While a traditional 50/50 allocation with rebalancing struggled to deliver returns (but delivered an abundance of hope and despair), relative volatility weighting between stocks and bonds provided investors with tolerable, if not robust, results of 4.71% annualized over the period, with a very respectable Sharpe ratio of 0.78. Further, the portfolio never experienced a loss greater than 14% from peak to trough, less than half the drawdown experienced by a traditional balanced portfolio.
Not bad for a simple and intuitive twist on an old idea. The following chart uses US data to illustrate how a volatility based approach also exposes investors to a much more consistent portfolio experience as the grey line in the chart below (relative volatility weighted portfolio) tracks well below the black line (SAA 50/50) for most of the past 18 years, indicating much lower and more consistent volatility for the investor. The blue line is beyond the scope of this article, but suffice to say that by explicitly holding risk constant by systematically adding cash, portfolio risk and return characteristics can be improved even more dramatically, even in Japan!
Source: Butler|Philbrick & Associates, Click for a larger image
Opportunities for Action
We have demonstrated that over several market cycles a diversified portfolio substantially outperforms an all-equity portfolio, both in absolute terms and on a risk-adjusted basis. The period studied, from 1993 through 2011 is especially interesting because it includes a long-term secular bear market with several bull-market episodes.
While the success of the diversified and rebalanced stock and bond portfolio relative to stocks on their own is not a revelation, many investors might be surprised at just how well this portfolio has done over the past 18 years on both an absolute and risk adjusted basis. Further, while we would in no way espouse this model as an optimal framework, not least of which because the stock / bond diversification framework ignores the myriad opportunities available from other markets and asset classes, it is much better than typical 'Aggressive' all-equity allocations.
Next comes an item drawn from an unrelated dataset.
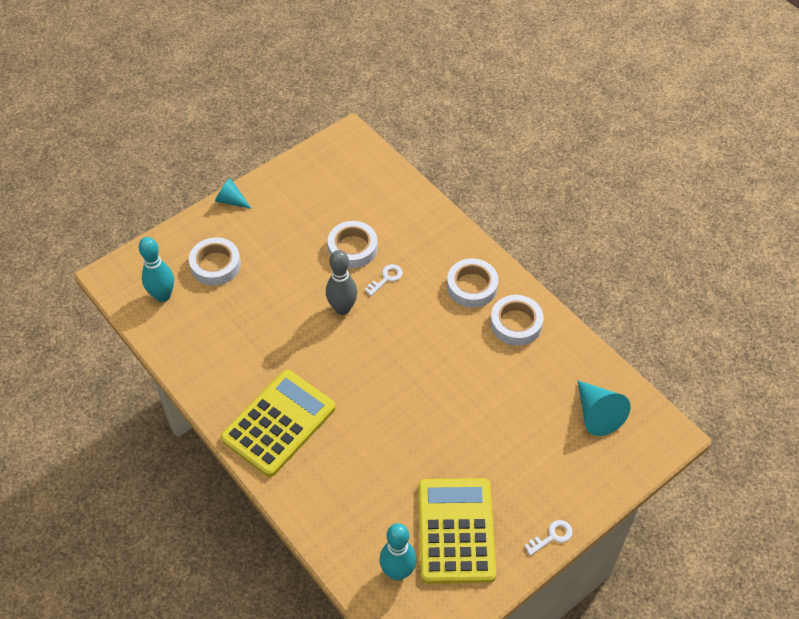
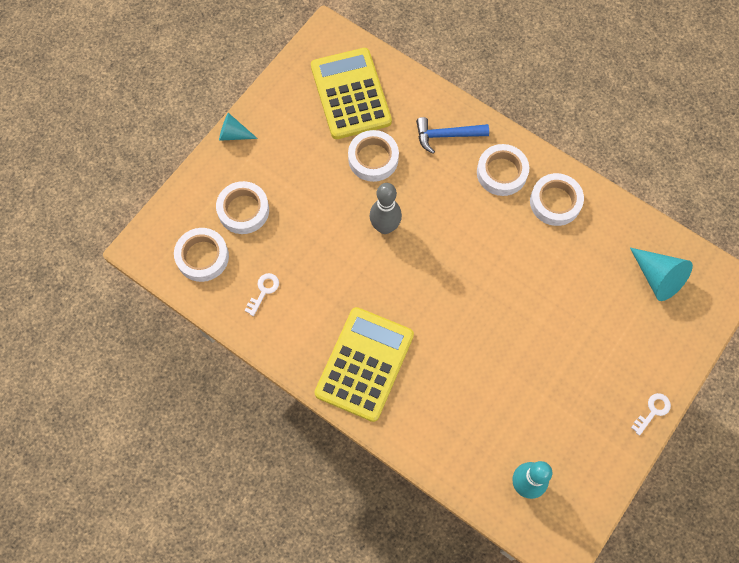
camera: 15 degrees left, 15 degrees up
turquoise bowling pin [138,237,174,302] -> white tape [174,228,229,282]
white key [364,264,403,296] -> white key moved to [245,273,279,316]
yellow calculator [418,478,496,584] -> yellow calculator moved to [311,48,392,139]
none -> blue hammer [416,117,489,154]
We also demonstrated the conceptual and empirical validity of implementing portfolio allocations based on a true risk target that is commensurate with each individual's risk tolerance, rather than on static Strategic Asset Allocation percentages. In a traditional SAA approach, a stock/bond allocation is chosen at the inception of the investment process, and the portfolio is altered at each rebalance date to move it back toward its long-term target allocation.
In a risk-optimized framework however, the allocation to both equities and bonds depends on the relative risk associated with each asset class based on their relative volatilities at each rebalance date. In this way, portfolio allocations to stocks and bonds will ebb and flow according to their respective risk, holding aggregate portfolio risk near the initial target over time.
Empirically, this simple technique substantially improved absolute returns, but also dramatically improved portfolio efficiency: in the Japanese study above, the Sharpe ratio improved by 700% and Maximum Daily Drawdown was reduced by 240% over traditional SAA.
In closing, we would assert that Advisors and investors should consider an approach to Strategic Asset Allocation that incorporates explicit 'buffers' which expand and contract allocations to assets when they are volatile so as to keep aggregate portfolio volatility constant. This approach has merit conceptually, mathematically, and empirically as seen in the associated tests.
This type of framework should be robust to asset classes, market regimes, and exogenous shocks, and provide a much more stable return experience for investors.